-- Start Selected passage --
Military & Security Publication Militant Leadership Monitor Romania Volume 15 Issue 5

06.27.2024 Andrew McGregor

Horațiu Potra: Romanian Mercenary in Africa Competes with Wagner Remnants

Executive Summary:

  • Once thought a vestige of the past, Eastern European mercenaries have returned to Africa under the leadership of Romanian Horațiu Potra. Potra runs a private military company (PMC) composed of other Romanian former members of the French Foreign Legion.
  • Both Potra and his company have been involved in a number of dubious activities in Africa over the past decades. Effectively competing with the Russian Africa Corps, which took over the Wagner Group’s operations on the continent, Potra is presenting himself and his men as an alternative to Moscow’s forces.
  • Potra has recently entered Romanian politics on the side of a nationalist Eurosceptic party. Business competition aside, Potra has publically made pro-Russian statements, also denouncing Romania’s military support for Ukraine.

Congo Mercenary was Major “Mad Mike” Hoare’s account of his 1960s mercenary activities in the newly independent Republic of the Congo (today the Democratic Republic of the Congo, or DRC). His experience became the inspiration for movies like Dark of the Sun (1968) and The Wild Geese (1978) that forever linked White mercenaries and the Congo in the popular imagination. This era appeared to come to a close, however, with the 1971 show-trial of German mercenary Rolf Steiner in Khartoum and the subsequent 1977 Organization of African Unity “Convention for the Elimination of Mercenarism in Africa” in which mercenaries were outlawed in Africa as preservers of “colonial and racist domination” (au.int, July 3, 1977).
-- End Selected passage --
-- Start Data section --
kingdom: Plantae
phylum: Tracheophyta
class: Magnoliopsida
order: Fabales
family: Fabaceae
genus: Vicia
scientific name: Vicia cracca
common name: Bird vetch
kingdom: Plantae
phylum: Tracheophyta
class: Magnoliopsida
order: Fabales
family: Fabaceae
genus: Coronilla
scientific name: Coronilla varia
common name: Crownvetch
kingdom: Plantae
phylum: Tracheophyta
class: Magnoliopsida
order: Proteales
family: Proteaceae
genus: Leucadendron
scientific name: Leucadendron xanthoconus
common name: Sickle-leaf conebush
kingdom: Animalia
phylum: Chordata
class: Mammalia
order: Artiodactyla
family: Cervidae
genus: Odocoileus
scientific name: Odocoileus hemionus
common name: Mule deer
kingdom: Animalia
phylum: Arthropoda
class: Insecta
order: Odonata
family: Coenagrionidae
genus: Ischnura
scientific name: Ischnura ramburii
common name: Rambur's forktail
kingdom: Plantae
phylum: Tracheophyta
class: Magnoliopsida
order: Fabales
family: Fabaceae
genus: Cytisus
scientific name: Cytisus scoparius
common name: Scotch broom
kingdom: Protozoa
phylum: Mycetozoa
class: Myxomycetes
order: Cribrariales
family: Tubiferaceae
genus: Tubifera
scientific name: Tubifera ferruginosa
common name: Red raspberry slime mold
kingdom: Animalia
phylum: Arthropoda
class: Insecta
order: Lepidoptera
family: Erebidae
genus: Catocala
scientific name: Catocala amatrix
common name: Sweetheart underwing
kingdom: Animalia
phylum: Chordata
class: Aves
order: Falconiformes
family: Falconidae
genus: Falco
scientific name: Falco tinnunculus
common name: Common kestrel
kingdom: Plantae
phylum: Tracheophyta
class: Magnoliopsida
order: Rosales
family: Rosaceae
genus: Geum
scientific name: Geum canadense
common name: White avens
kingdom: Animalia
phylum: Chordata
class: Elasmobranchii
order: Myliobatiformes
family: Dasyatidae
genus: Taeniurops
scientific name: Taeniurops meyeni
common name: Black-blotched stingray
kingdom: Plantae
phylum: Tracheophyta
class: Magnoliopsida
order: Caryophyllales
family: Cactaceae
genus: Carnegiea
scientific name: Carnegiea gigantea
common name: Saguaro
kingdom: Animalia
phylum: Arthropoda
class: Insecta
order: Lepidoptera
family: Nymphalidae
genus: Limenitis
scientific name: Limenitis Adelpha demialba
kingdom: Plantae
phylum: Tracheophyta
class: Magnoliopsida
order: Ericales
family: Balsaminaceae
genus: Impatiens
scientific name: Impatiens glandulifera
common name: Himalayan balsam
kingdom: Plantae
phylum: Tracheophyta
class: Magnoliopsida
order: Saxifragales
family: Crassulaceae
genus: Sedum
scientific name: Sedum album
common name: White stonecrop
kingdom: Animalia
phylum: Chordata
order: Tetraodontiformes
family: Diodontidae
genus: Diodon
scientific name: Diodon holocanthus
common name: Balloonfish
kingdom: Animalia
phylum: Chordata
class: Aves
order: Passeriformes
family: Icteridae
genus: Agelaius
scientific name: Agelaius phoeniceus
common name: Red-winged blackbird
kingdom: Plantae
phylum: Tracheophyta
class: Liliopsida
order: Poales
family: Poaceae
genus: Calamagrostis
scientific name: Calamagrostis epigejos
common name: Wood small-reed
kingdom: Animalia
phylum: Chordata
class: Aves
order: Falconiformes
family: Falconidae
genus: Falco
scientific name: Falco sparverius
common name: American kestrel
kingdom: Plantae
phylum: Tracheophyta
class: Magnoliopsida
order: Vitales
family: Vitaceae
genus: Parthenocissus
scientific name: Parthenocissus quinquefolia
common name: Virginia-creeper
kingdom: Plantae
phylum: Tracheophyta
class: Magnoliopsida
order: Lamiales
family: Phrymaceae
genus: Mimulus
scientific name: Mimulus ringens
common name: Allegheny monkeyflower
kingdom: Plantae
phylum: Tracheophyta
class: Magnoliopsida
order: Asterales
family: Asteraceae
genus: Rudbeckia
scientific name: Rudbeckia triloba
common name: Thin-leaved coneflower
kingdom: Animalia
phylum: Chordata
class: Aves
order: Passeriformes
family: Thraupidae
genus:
-- End Data section --
What is expected
Write out the passage of the Horațiu Potra article from "06.27.2024 Andrew McGregor" to "French Foreign Legion." word for word.

Task response
06.27.2024 Andrew McGregor

Horațiu Potra: Romanian Mercenary in Africa Competes with Wagner Remnants

Executive Summary:

  • Once thought a vestige of the past, Eastern European mercenaries have returned to Africa under the leadership of Romanian Horațiu Potra. Potra runs a private military company (PMC) composed of other Romanian former members of the French Foreign Legion.